The commish: Two smart ideas to eliminate extra innings in baseball

Welcome to The Commish, a new series of posts where I will fix baseball.

I gave baseball ten innings last night and then had enough.  I don’t need to stay up until all hours of the night watching these things.  Nobody does.  So I present to you two scenarios for baseball to eliminate extra innings without resorting to nonsense like starting the inning with a runner on second.  These are both very simple and smart.  Ready?

IDEA #1:   TIES

Just have a tie.  The Nippon League does it.  In my proposal play 9, maybe 10, and then the game is over.

Some of you stress about the standings.  The season often ends with teams only playing 161 games because of a rain out.   Life goes on.   Here’s the 2016 NL Central….add up the Pirates and Cubs totals…

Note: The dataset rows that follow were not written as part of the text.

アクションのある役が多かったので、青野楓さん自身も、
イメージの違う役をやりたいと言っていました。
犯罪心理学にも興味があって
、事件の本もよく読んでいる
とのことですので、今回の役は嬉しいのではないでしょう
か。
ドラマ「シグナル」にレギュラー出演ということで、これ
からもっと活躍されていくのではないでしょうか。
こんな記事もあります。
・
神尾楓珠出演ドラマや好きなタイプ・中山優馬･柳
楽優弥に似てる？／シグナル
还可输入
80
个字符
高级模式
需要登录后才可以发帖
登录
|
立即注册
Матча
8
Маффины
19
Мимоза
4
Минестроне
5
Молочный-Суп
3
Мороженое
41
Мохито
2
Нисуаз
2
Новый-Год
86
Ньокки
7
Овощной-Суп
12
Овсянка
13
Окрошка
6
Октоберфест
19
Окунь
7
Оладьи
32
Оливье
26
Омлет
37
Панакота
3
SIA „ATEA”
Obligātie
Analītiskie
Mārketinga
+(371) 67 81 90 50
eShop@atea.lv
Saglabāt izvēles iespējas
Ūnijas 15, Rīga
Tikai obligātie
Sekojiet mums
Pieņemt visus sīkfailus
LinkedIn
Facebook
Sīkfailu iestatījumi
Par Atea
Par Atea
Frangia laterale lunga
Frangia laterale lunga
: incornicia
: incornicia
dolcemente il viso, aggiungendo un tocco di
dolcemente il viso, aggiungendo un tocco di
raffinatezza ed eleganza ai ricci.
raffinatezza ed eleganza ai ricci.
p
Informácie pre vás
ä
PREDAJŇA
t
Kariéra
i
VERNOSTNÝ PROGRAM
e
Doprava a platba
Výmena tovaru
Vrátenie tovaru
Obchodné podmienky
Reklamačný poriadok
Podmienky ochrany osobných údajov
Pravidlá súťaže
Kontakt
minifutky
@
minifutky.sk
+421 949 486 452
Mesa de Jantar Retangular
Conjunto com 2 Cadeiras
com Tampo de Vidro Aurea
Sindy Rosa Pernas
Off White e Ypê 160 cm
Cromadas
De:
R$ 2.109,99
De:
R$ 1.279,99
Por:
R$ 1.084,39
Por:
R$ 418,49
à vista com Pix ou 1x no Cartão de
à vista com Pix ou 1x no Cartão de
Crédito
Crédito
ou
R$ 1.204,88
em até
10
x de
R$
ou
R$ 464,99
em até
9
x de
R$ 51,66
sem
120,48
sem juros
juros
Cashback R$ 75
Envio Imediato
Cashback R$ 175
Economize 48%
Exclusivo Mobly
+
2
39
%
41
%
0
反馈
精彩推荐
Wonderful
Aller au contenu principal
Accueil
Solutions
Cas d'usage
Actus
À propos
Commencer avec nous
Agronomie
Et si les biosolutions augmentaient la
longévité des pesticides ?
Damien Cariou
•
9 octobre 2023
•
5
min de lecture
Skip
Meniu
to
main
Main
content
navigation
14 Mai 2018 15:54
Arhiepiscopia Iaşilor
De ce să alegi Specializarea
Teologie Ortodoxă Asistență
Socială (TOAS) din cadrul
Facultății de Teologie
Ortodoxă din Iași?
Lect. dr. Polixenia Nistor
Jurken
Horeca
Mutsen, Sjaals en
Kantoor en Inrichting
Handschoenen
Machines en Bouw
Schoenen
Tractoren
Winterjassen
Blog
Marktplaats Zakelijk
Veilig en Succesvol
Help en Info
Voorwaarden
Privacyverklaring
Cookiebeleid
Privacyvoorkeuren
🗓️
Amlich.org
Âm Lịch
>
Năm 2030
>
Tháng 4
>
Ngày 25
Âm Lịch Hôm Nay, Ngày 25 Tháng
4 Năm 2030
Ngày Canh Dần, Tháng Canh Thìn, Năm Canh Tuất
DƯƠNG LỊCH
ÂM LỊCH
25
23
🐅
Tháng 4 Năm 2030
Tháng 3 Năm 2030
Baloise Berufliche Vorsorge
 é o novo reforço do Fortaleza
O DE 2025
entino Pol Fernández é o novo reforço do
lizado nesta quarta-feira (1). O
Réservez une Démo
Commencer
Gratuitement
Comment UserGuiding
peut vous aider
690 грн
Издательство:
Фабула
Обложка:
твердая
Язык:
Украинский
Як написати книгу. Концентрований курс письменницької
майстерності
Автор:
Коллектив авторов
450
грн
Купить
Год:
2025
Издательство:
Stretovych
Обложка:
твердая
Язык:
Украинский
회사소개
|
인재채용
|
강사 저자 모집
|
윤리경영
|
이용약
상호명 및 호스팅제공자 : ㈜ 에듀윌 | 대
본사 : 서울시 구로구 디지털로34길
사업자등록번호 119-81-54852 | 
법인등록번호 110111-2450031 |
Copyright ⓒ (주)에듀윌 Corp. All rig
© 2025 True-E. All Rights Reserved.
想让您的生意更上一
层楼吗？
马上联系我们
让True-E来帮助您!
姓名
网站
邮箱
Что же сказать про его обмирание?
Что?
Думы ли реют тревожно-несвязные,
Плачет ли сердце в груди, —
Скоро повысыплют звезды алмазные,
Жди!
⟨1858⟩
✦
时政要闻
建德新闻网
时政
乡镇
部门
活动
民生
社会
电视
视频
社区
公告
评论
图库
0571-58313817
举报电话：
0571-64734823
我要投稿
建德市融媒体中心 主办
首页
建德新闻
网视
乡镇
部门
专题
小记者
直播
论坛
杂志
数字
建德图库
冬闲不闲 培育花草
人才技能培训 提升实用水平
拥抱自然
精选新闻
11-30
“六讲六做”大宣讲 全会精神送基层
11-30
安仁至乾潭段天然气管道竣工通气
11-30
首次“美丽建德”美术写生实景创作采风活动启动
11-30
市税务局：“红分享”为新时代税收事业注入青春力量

Now imagine another column that said T and had a 1 under it.  Its fine.

Some of you worry about pennant race tiebreakers.  I refer you to 1972.  The season started late because of a strike/lockout/something, and the deal was that everyone would just play whatever amount of games they had left on their schedule….

Wow the Bosox got hosed.  They played one fewer game and missed the playoffs.  Hosed.

But let’s pretend that the Red Sox were 85-70-1 because some game against the Angels was a tie.

It’s fine.  Just have ties.

 

IDEA #2:  The visiting team wins after 9 innings if the score is tied

So you don’t like ties and you like drama.

Here’s a scenario.   Giants at Mets.   Bottom of the 9th, the score is 1-1.

If the Mets score just one run they win the game!  There is no 10th inning.  So the Giants will bring in their closer and act like they have a 2-1 lead.

The Mets know there is no tomorrow so they play good old fashioned SMALL BALL and try to get that one run.  The Mets have to play like the score is 2-1.

It has everything you want….with the drama of do or die.

The more I think about this idea the more I like it.     Baseball should add this tomorrow.